## [Records for processing]
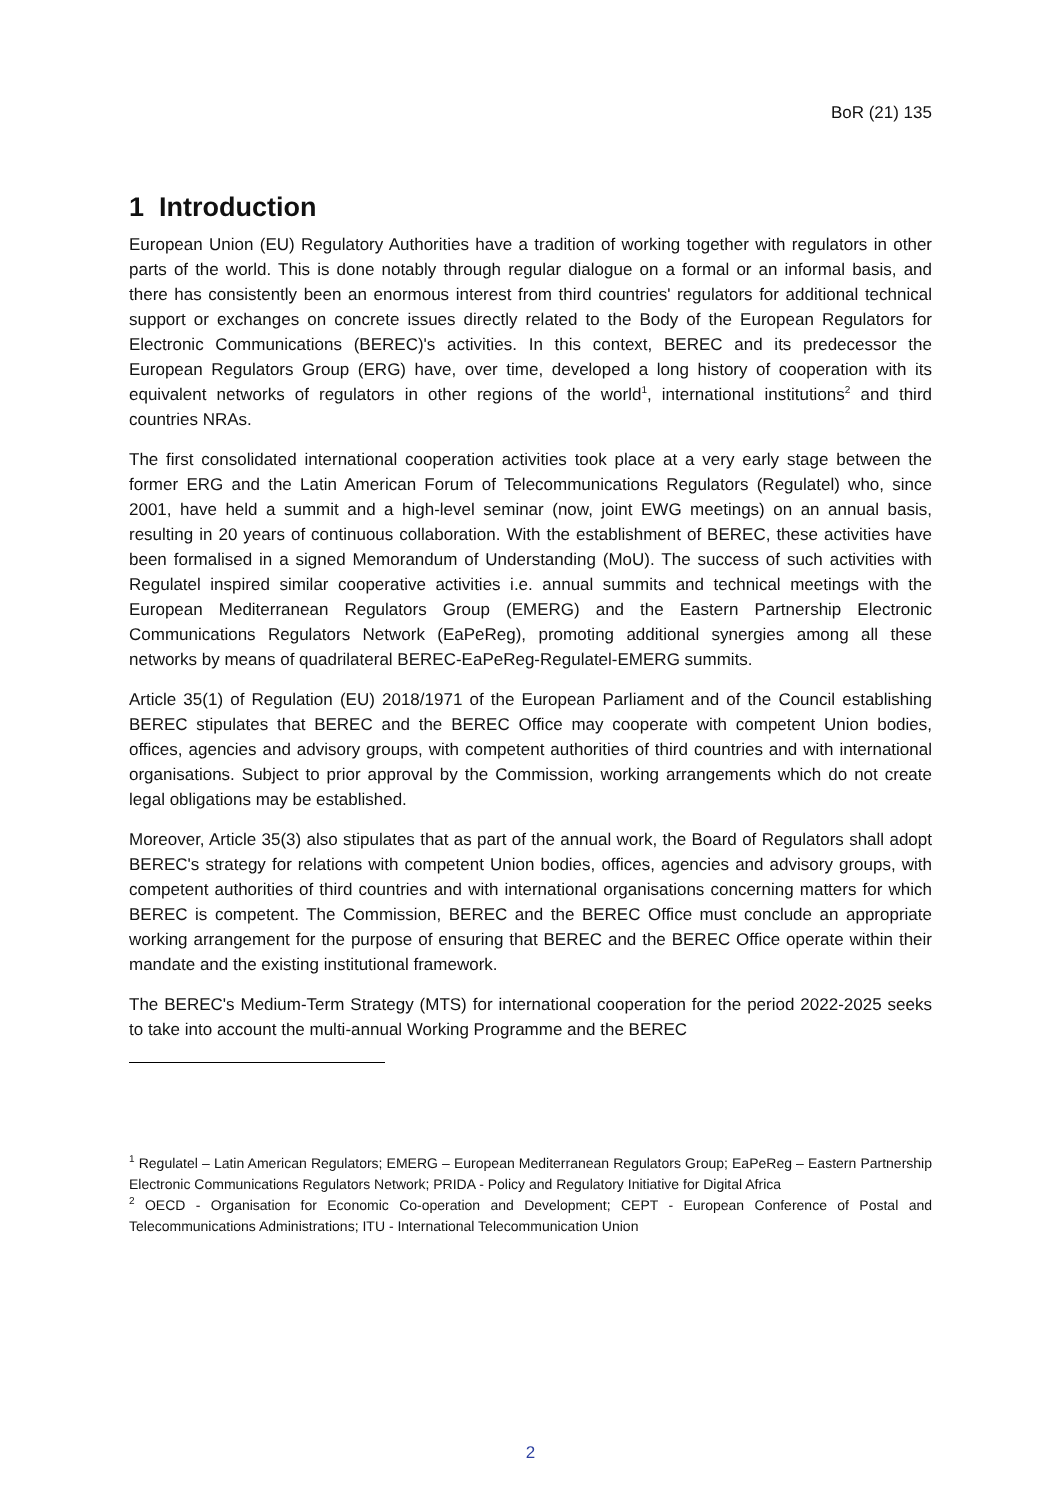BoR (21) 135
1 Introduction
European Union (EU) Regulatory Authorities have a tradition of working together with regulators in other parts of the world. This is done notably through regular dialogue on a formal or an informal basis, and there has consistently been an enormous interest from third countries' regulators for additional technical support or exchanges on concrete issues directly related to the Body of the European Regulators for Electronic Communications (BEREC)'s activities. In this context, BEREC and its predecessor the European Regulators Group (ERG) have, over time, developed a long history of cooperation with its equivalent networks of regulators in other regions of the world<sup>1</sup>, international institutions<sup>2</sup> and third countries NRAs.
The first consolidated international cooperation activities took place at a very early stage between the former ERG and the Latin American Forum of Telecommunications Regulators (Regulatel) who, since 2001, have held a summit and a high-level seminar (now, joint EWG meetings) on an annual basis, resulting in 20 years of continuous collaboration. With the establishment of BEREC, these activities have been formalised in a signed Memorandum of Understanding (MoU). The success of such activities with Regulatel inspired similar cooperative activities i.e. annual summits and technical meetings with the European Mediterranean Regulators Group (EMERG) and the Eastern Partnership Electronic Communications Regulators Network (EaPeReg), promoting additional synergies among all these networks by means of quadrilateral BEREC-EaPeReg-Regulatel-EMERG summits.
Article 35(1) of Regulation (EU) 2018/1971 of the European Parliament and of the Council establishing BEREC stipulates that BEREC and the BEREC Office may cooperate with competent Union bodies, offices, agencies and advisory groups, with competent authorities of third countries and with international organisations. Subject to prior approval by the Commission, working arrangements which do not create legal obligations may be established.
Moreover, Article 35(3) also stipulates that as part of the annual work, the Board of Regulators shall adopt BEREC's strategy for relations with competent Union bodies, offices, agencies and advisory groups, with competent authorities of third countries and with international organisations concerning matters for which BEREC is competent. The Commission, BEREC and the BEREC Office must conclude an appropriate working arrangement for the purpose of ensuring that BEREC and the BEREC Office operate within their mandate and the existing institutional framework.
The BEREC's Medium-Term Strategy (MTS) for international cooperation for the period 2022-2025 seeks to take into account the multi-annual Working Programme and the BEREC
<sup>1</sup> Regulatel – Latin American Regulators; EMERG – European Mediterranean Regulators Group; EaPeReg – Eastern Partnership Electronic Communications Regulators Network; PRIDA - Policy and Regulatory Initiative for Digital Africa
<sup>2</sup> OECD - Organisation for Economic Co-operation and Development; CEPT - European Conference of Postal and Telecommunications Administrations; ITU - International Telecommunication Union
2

## [What is expected]
Copy whichever lines of the records above contain the word "Eastern".

## [Solved exercise]
The first consolidated international cooperation activities took place at a very early stage between the former ERG and the Latin American Forum of Telecommunications Regulators (Regulatel) who, since 2001, have held a summit and a high-level seminar (now, joint EWG meetings) on an annual basis, resulting in 20 years of continuous collaboration. With the establishment of BEREC, these activities have been formalised in a signed Memorandum of Understanding (MoU). The success of such activities with Regulatel inspired similar cooperative activities i.e. annual summits and technical meetings with the European Mediterranean Regulators Group (EMERG) and the Eastern Partnership Electronic Communications Regulators Network (EaPeReg), promoting additional synergies among all these networks by means of quadrilateral BEREC-EaPeReg-Regulatel-EMERG summits.
<sup>1</sup> Regulatel – Latin American Regulators; EMERG – European Mediterranean Regulators Group; EaPeReg – Eastern Partnership Electronic Communications Regulators Network; PRIDA - Policy and Regulatory Initiative for Digital Africa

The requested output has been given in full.